The last ten or so minutes of a Nia class are spent cooling down and stretching on the floor, often guided only by the music and your own body’s feedback and wisdom about what stretches or movements you need in order to feel complete. The songs that close the class are typically soothing and down-tempo: sometimes gongs, or chants, or even just the music of ocean waves. As I cued Ruth and Debbie to bring themselves to the floor for this penultimate cycle of class, I was aware that ITunes might serve up “Let’s Go Crazy,” “Little Red Corvette” or some other Prince song unsuited to calming our nervous systems and resting our bodies. It popped into my head to say, half-humorously, but also with an element of supplication: “let’s just hope the universe shuffles up something luscious and slow for this last song. And if it doesn’t, then, oh well, we’ll still move with calm, even though the world around us is going crazy.”

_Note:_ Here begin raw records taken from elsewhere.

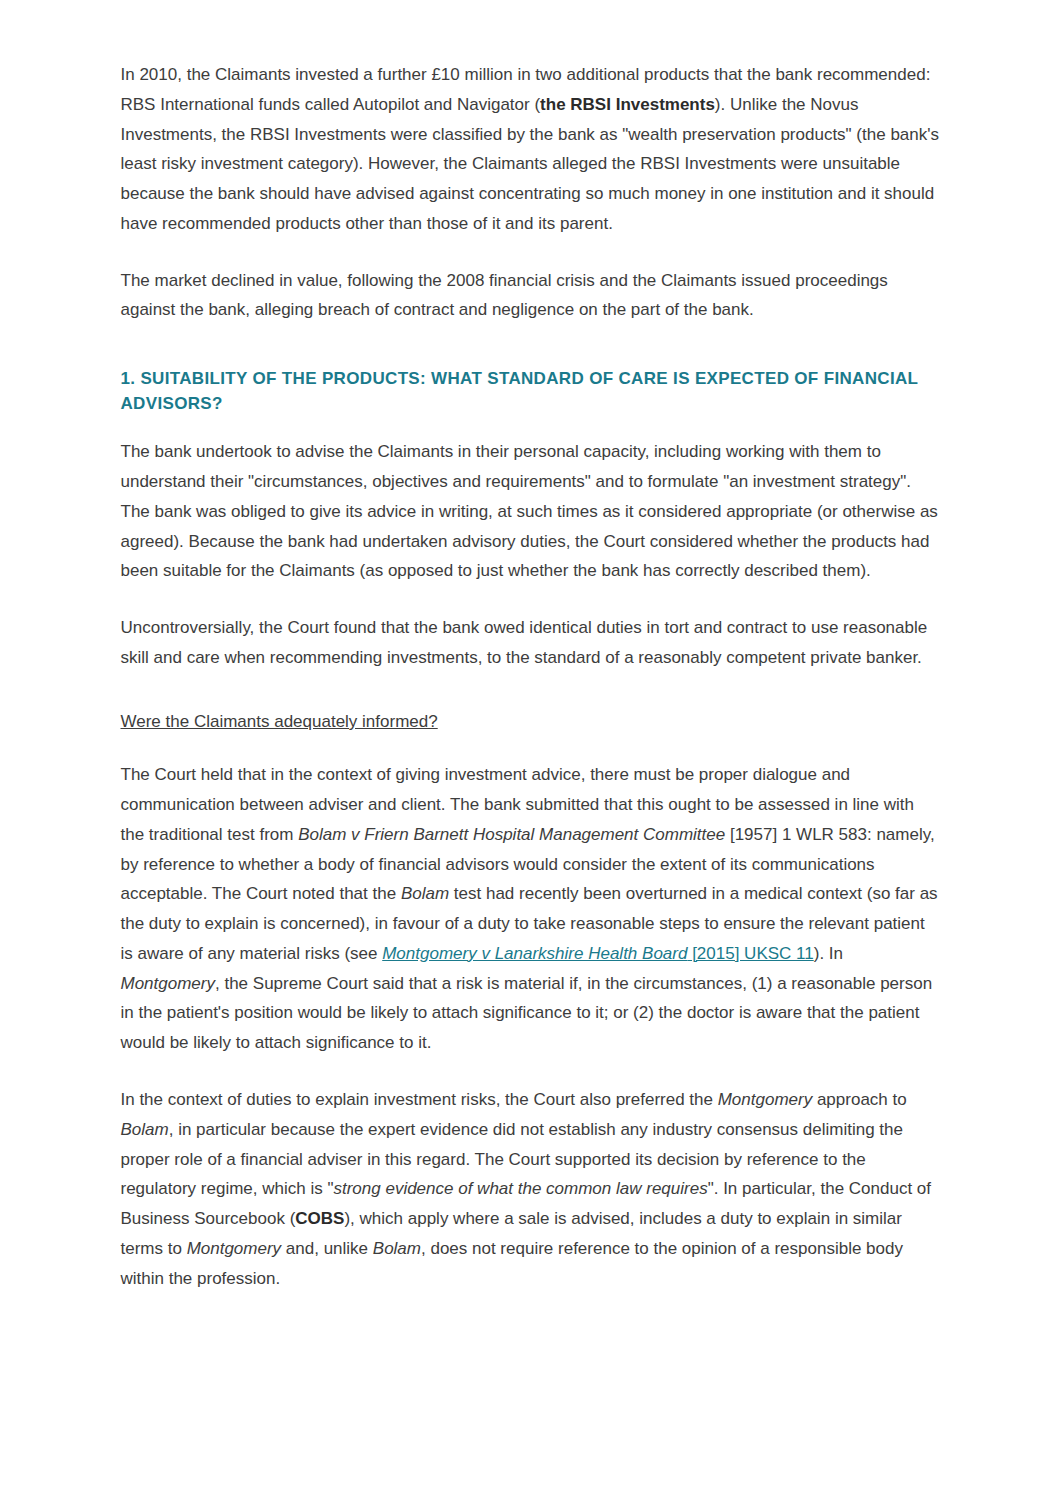In 2010, the Claimants invested a further £10 million in two additional products that the bank recommended: RBS International funds called Autopilot and Navigator (the RBSI Investments). Unlike the Novus Investments, the RBSI Investments were classified by the bank as "wealth preservation products" (the bank's least risky investment category). However, the Claimants alleged the RBSI Investments were unsuitable because the bank should have advised against concentrating so much money in one institution and it should have recommended products other than those of it and its parent.
The market declined in value, following the 2008 financial crisis and the Claimants issued proceedings against the bank, alleging breach of contract and negligence on the part of the bank.
1. Suitability of the products: what standard of care is expected of financial advisors?
The bank undertook to advise the Claimants in their personal capacity, including working with them to understand their "circumstances, objectives and requirements" and to formulate "an investment strategy". The bank was obliged to give its advice in writing, at such times as it considered appropriate (or otherwise as agreed). Because the bank had undertaken advisory duties, the Court considered whether the products had been suitable for the Claimants (as opposed to just whether the bank has correctly described them).
Uncontroversially, the Court found that the bank owed identical duties in tort and contract to use reasonable skill and care when recommending investments, to the standard of a reasonably competent private banker.
Were the Claimants adequately informed?
The Court held that in the context of giving investment advice, there must be proper dialogue and communication between adviser and client. The bank submitted that this ought to be assessed in line with the traditional test from Bolam v Friern Barnett Hospital Management Committee [1957] 1 WLR 583: namely, by reference to whether a body of financial advisors would consider the extent of its communications acceptable. The Court noted that the Bolam test had recently been overturned in a medical context (so far as the duty to explain is concerned), in favour of a duty to take reasonable steps to ensure the relevant patient is aware of any material risks (see Montgomery v Lanarkshire Health Board [2015] UKSC 11). In Montgomery, the Supreme Court said that a risk is material if, in the circumstances, (1) a reasonable person in the patient's position would be likely to attach significance to it; or (2) the doctor is aware that the patient would be likely to attach significance to it.
In the context of duties to explain investment risks, the Court also preferred the Montgomery approach to Bolam, in particular because the expert evidence did not establish any industry consensus delimiting the proper role of a financial adviser in this regard. The Court supported its decision by reference to the regulatory regime, which is "strong evidence of what the common law requires". In particular, the Conduct of Business Sourcebook (COBS), which apply where a sale is advised, includes a duty to explain in similar terms to Montgomery and, unlike Bolam, does not require reference to the opinion of a responsible body within the profession.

And then the heavens opened, and out of the speakers came the first guitar strains of “Purple Rain.” It could not have been a more perfect note on which to end our adventure of “let’s just make up a class.” I thought of one of my favorite New Testament passages: “ask, and you shall receive; knock, and it shall be opened unto you.” And despite the meanness of our culture, the cruel tweets and internet trolls, the anger worn like a medal, the friend or parent with cancer or a broken heart, the soul-deflating intractability of racism and sexism, the vitriol unleashed in this political cycle in our country and the enduring suffering of oppressed people across the globe—all those dark and dreary realities that make us wonder how, if there is a God, he/she/they could be considered “good” –we three, Ruth, Debbie and I, for that one instant, knew the soft, playful kindness of divine love.

I never meant to cause you any sorrow
I never meant to cause you any pain
I only wanted one time to see you laughing
I only want to see you
Laughing in the purple rain.

Purple rain, purple rain
Purple rain, purple rain
Purple rain, purple rain
I only want to see you
Bathing in the purple rain.


Post-script:  My phone,  I discovered last night after turning the house upside-down, was in my car all along.